#### WHAT TO WORK ON:
Whenever a line in the data holds the string "agronegócio", copy that line.

RECORDS FOR THIS EXERCISE START

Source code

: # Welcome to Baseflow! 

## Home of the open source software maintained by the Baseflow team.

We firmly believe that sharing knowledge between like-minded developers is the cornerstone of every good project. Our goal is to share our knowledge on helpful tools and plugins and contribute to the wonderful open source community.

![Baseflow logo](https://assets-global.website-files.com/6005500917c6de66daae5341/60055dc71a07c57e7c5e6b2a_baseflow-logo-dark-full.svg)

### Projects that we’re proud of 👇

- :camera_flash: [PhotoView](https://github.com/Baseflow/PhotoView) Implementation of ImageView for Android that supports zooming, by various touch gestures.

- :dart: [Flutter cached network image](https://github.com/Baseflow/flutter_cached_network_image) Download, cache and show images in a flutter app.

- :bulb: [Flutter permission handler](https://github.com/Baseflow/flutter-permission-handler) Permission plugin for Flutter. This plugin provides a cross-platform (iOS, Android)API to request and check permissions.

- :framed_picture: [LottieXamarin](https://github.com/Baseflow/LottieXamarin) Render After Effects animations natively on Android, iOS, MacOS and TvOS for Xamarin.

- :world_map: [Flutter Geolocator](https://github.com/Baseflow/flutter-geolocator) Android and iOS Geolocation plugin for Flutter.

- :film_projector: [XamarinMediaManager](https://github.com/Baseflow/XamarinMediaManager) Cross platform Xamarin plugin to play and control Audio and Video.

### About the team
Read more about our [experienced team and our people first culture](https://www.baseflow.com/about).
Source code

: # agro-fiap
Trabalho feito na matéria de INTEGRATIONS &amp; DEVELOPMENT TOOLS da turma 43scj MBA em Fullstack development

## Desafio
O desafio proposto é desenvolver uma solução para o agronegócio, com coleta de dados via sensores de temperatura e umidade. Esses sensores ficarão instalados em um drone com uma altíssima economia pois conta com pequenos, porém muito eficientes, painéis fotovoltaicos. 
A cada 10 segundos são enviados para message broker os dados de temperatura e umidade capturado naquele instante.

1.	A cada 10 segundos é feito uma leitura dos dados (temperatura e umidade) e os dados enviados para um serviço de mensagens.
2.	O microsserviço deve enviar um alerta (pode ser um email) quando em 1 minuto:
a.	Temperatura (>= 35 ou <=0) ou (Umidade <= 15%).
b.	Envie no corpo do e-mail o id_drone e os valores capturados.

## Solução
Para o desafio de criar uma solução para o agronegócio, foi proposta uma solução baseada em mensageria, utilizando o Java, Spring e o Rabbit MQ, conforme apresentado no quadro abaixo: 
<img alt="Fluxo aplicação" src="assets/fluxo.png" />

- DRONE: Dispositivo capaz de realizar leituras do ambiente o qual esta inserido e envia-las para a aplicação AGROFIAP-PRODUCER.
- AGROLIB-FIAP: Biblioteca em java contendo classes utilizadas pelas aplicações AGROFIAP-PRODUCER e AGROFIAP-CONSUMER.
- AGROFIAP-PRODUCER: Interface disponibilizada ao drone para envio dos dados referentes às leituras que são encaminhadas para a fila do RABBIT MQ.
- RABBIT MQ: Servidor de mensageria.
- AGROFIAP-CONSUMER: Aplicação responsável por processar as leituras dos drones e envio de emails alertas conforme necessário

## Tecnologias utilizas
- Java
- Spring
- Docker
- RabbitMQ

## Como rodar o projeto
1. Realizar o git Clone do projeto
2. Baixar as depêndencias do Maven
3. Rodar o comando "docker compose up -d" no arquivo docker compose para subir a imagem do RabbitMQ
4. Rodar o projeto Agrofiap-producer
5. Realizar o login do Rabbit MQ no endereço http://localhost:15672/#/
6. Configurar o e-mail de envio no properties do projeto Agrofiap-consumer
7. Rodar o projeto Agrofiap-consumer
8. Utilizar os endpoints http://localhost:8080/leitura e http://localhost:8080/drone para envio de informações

RECORDS FOR THIS EXERCISE END

#### WRITTEN SOLUTION:
O desafio proposto é desenvolver uma solução para o agronegócio, com coleta de dados via sensores de temperatura e umidade. Esses sensores ficarão instalados em um drone com uma altíssima economia pois conta com pequenos, porém muito eficientes, painéis fotovoltaicos. 
Para o desafio de criar uma solução para o agronegócio, foi proposta uma solução baseada em mensageria, utilizando o Java, Spring e o Rabbit MQ, conforme apresentado no quadro abaixo: 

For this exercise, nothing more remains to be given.